The river will be 18-20 feet deep when the dredging is finished.
ASHTABULA (AP) -- A $50 million environmental cleanup under way in the Ashtabula River has residents hoping the project will spark a rebirth for this former industrial city.
More than 500,000 cubic yards of mud polluted with heavy metals, cancer-causing chemicals and radioactive material are being dredged from the river and hauled to a landfill. The dredging began last month.
"We've been waiting for this a long time," said Gretchen Friend, an Ashtabula native and owner of the Riverfront Trader, a nautical gift shop. "I think our day has come."
The river is considered one of the most polluted on the Great Lakes and was a longtime dumping ground for former chemical plants and other industries. In 1983, the state advised people not to eat fish out of the river near Lake Erie because of the contamination.
The river also filled with silt and is now only 12 feet deep at its deepest point, making it difficult for boats to navigate. After the dredging, the river will be 18 feet to 20 feet deep.
City Manager Anthony Cantagallo wants to turn Ashtabula into a tourist destination similar to Canada's Niagara-on-the-Lake, a quaint town along Lake Ontario that's surrounded by wineries and home to the popular Shaw Festival.

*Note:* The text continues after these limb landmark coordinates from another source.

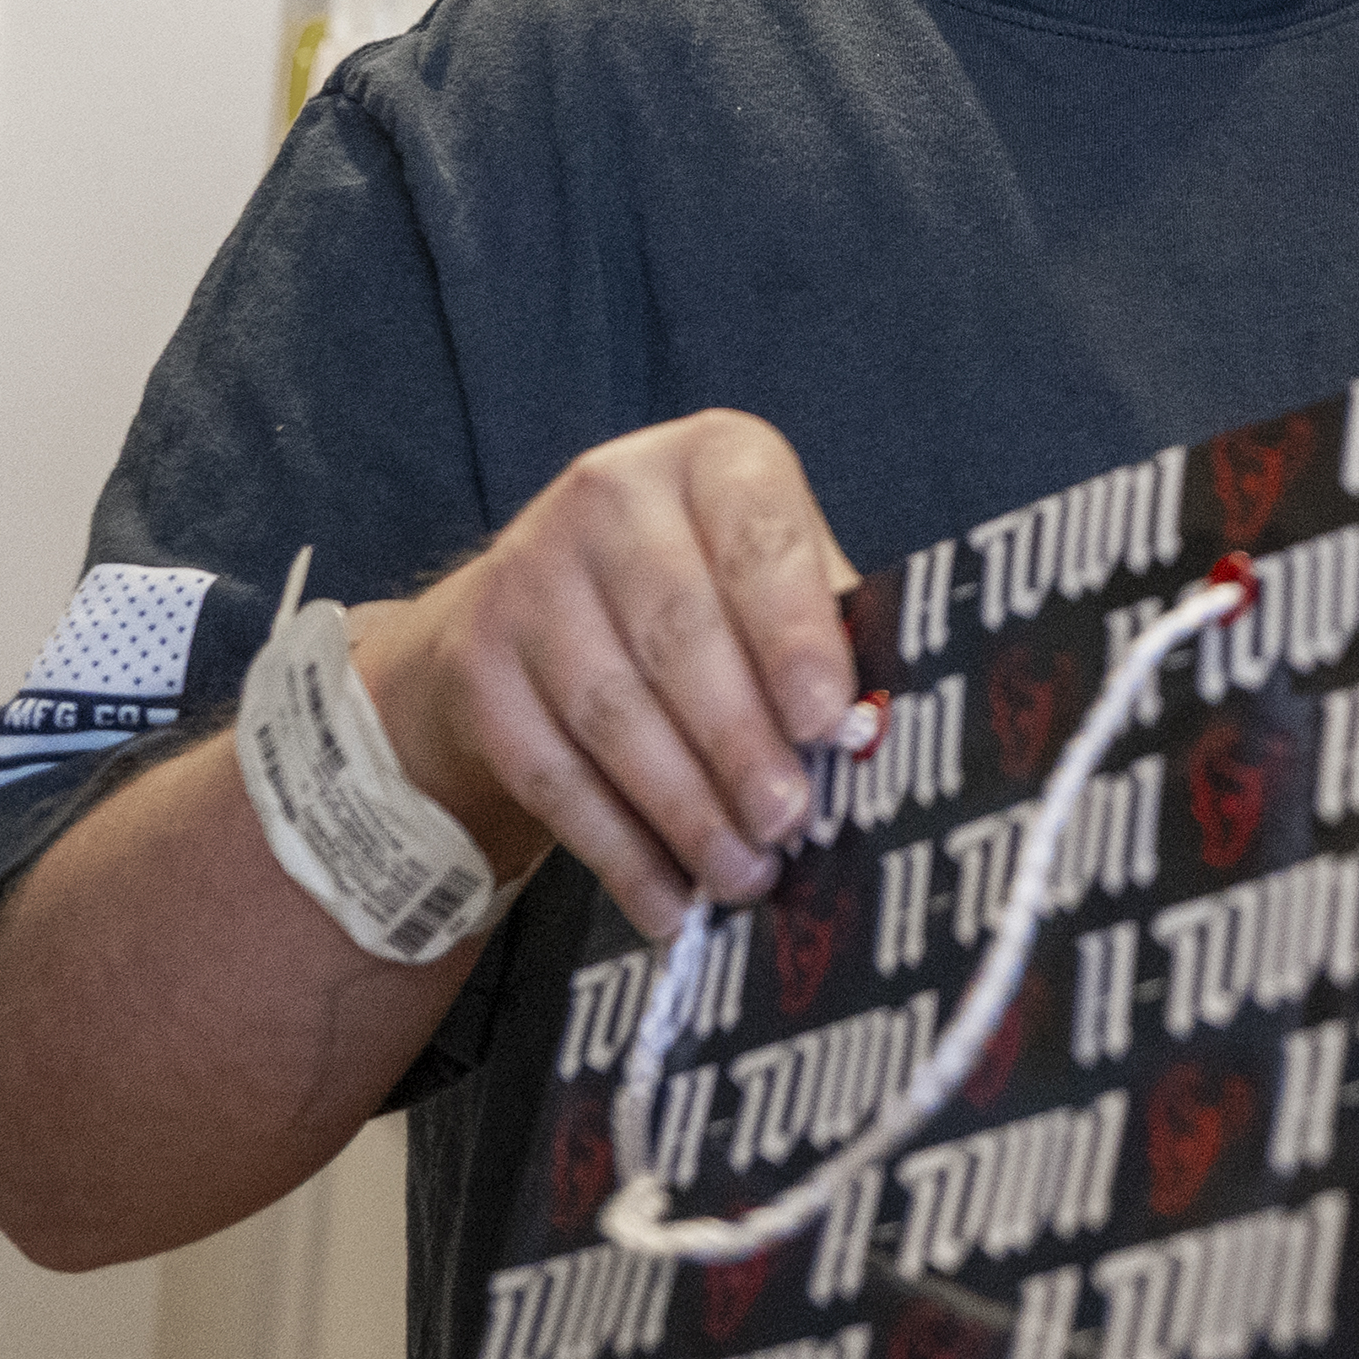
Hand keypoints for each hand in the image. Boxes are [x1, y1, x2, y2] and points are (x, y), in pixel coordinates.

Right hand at [356, 411, 871, 941]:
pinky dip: (617, 848)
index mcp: (714, 461)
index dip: (793, 633)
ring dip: (683, 810)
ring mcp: (528, 577)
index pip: (758, 540)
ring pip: (612, 714)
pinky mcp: (477, 662)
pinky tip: (668, 897)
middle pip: (678, 637)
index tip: (829, 720)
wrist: (543, 598)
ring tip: (743, 873)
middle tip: (789, 822)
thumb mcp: (773, 575)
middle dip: (739, 743)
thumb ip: (830, 637)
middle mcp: (610, 497)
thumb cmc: (708, 587)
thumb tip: (881, 740)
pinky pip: (551, 774)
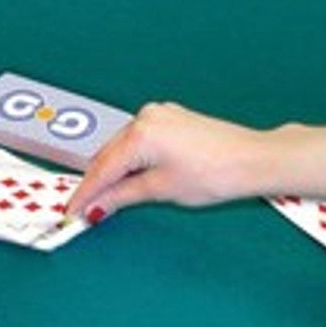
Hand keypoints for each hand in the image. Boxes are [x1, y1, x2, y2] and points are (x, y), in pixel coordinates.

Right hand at [66, 102, 271, 221]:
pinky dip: (131, 160)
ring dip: (114, 172)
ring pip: (122, 148)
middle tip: (86, 209)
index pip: (101, 169)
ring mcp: (159, 115)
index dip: (84, 194)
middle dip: (97, 183)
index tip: (72, 211)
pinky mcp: (171, 119)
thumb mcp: (161, 189)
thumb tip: (98, 206)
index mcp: (139, 134)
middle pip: (108, 156)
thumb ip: (122, 196)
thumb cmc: (215, 173)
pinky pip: (139, 141)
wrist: (253, 160)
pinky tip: (130, 178)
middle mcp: (145, 118)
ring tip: (107, 199)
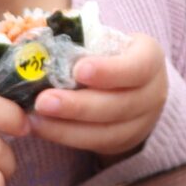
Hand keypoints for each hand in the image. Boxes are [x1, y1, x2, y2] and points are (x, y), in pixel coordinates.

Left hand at [29, 29, 167, 157]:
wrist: (130, 83)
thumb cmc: (107, 53)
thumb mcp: (102, 41)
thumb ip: (77, 42)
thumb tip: (32, 43)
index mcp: (150, 58)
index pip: (138, 67)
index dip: (110, 71)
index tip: (79, 71)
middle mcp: (153, 92)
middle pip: (119, 105)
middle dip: (78, 105)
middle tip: (43, 101)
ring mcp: (143, 121)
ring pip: (107, 131)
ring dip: (67, 127)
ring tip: (35, 119)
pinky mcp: (125, 141)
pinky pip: (96, 144)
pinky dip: (66, 137)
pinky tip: (41, 128)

Tourism already is Ashtabula County's No. 1 industry, with visitors spending $276 million in the county two years ago. The county's attractions include 15 wineries, 16 covered bridges, a maritime museum, Underground Railroad museum and Finnish-American cultural center.
Signs of revival
Community and business leaders said there are signs of a comeback in the city, about 50 miles east of Cleveland. The school district is building seven new school buildings, and the Hotel Ashtabula downtown is being converted into condominiums. New restaurants are opening, and city leaders are trying to fill 44 vacant stores along Main Street.
"There's a feeling of relief to get this done finally," Ron Phelps, owner of Jack's Marina, said about the dredging. "We won't have to worry if the fish are safe to eat or not, or about kids playing in the river."
The U.S. Environmental Protection Agency is paying $25 million toward the cleanup, the state is paying $7 million, and companies that contributed to the pollution are paying $18 million.